■ DATA EXTRACTS ■
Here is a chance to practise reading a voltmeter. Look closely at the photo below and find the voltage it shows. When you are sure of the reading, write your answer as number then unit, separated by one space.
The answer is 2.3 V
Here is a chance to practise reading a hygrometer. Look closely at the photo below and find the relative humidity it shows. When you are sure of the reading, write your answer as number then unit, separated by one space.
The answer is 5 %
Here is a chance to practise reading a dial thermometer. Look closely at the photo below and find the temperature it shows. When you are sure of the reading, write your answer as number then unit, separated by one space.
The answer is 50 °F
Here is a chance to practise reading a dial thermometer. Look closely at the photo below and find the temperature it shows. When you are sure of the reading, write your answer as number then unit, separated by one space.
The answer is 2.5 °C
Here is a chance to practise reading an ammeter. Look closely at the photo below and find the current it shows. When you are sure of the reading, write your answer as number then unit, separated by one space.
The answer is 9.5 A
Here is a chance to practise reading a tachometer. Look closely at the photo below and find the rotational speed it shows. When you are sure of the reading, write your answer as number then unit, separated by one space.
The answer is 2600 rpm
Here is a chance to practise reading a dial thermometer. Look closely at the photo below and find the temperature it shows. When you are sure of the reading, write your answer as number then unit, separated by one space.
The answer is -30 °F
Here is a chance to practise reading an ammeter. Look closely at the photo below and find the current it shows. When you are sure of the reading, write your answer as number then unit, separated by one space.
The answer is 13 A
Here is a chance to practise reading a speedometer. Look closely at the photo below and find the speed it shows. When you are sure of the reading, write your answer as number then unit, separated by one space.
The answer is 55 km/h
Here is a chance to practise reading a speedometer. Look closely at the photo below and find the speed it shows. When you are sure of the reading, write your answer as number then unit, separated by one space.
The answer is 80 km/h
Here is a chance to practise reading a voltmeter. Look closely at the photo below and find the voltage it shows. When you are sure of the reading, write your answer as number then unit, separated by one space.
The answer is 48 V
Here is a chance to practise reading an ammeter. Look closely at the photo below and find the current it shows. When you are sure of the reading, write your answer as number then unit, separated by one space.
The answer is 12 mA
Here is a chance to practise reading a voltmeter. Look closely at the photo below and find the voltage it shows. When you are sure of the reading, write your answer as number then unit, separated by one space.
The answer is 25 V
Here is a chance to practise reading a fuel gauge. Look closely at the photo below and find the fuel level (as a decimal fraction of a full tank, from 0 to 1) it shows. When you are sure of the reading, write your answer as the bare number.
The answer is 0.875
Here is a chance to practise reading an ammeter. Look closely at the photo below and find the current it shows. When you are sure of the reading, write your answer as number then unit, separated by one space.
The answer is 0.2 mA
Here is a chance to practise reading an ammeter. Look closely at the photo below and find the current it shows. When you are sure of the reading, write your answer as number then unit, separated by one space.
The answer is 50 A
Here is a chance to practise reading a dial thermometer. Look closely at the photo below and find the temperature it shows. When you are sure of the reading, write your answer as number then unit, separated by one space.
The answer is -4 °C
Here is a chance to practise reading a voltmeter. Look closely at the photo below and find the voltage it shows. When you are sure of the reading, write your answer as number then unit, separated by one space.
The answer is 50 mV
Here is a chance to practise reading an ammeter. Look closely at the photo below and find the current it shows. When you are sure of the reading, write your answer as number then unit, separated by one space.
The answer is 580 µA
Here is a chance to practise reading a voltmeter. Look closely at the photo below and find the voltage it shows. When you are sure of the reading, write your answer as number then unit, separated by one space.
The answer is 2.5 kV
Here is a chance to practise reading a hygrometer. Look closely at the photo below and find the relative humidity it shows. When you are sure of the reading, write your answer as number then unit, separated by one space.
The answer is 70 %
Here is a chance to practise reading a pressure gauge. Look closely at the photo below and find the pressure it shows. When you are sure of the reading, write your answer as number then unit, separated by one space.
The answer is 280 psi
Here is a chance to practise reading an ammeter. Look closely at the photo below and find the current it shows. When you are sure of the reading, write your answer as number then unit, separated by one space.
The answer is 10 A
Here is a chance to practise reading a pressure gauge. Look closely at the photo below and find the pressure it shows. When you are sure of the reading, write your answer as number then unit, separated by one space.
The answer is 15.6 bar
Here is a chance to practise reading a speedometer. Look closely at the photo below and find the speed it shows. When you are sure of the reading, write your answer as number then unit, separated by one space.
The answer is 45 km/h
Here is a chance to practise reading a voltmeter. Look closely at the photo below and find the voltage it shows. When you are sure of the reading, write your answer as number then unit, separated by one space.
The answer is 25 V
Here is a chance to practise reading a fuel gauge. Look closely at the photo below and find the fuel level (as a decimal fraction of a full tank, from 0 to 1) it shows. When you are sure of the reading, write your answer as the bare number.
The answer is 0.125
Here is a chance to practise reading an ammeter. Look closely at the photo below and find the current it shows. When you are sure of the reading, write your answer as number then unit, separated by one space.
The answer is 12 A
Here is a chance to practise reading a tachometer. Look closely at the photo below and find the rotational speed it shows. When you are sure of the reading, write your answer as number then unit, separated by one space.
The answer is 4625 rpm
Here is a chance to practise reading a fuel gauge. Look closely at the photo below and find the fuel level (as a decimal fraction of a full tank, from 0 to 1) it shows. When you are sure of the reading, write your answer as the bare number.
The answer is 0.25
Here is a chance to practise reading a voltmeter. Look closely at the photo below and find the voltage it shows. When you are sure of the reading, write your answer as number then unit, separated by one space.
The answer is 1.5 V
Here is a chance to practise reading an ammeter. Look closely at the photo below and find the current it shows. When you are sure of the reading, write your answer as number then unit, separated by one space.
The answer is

■ WORK INSTRUCTION ■
Copy the records word for word, from their very beginning down to and including the line that contains "The answer is 2.3 V".

■ OUTPUT OF THE TASK ■
Here is a chance to practise reading a voltmeter. Look closely at the photo below and find the voltage it shows. When you are sure of the reading, write your answer as number then unit, separated by one space.
The answer is 2.3 V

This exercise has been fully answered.